Excerpted passage:
Ask Father Tom: ‘The supper of the Lamb’

“The Priest genuflects, takes the host, and holding it slightly raised above the paten or above the chalice, while facing the people, says aloud: “Behold, the Lamb of God, behold him who takes away the sins of the world. Blessed are those called to the supper of the Lamb.”

By Father Tom Knoblach

So reads the Roman Missal as we prepare for Communion with the Body of Christ in the Eucharist.

Lent leads us to Holy Week and the Paschal Mystery. During the Eucharistic Revival, this familiar Mass text is worth a closer look.

The two sentences in the invitation to look upon the Lamb of God are straight out of Scripture, though from importantly different sources. The first is from John the Baptist, whose mission was to point out the Messiah, the Anointed One. As the Gospel records, John the Baptist saw Jesus coming toward him and said: “Behold, the Lamb of God, who takes away the sin of the world.” And then the following day — significantly, the third day featured in this Gospel passage, a subtle reference to the Resurrection — two of John’s own disciples were with him, “and as he watched Jesus walk by he said, ‘Behold, the Lamb of God.’”

Raw data:

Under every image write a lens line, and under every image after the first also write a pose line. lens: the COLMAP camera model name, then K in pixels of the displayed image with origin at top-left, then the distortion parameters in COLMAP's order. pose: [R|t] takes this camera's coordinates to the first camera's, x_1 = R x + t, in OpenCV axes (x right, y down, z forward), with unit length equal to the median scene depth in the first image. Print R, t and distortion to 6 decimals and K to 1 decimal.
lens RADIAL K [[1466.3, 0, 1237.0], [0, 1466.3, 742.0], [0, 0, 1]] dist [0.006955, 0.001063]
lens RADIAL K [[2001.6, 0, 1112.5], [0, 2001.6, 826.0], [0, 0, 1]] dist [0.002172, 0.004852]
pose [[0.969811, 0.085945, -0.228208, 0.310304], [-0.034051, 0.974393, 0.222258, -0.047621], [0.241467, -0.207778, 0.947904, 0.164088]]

Problems and tasks:
[a] In the Ask Father Tom column, why does the author call it significant that John the Baptist's second "Behold, the Lamb of God" came on "the following day"?
[b] List every action the Roman Missal quotation in the Ask Father Tom column directs the Priest to perform before Communion.

Activity answers:
[a] That following day is the third day featured in the Gospel passage. The author reads it as a subtle reference to the Resurrection.

[b]
- Genuflects
- Takes the host
- Holds it slightly raised above the paten or above the chalice
- Faces the people
- Says aloud: "Behold, the Lamb of God, behold him who takes away the sins of the world. Blessed are those called to the supper of the Lamb."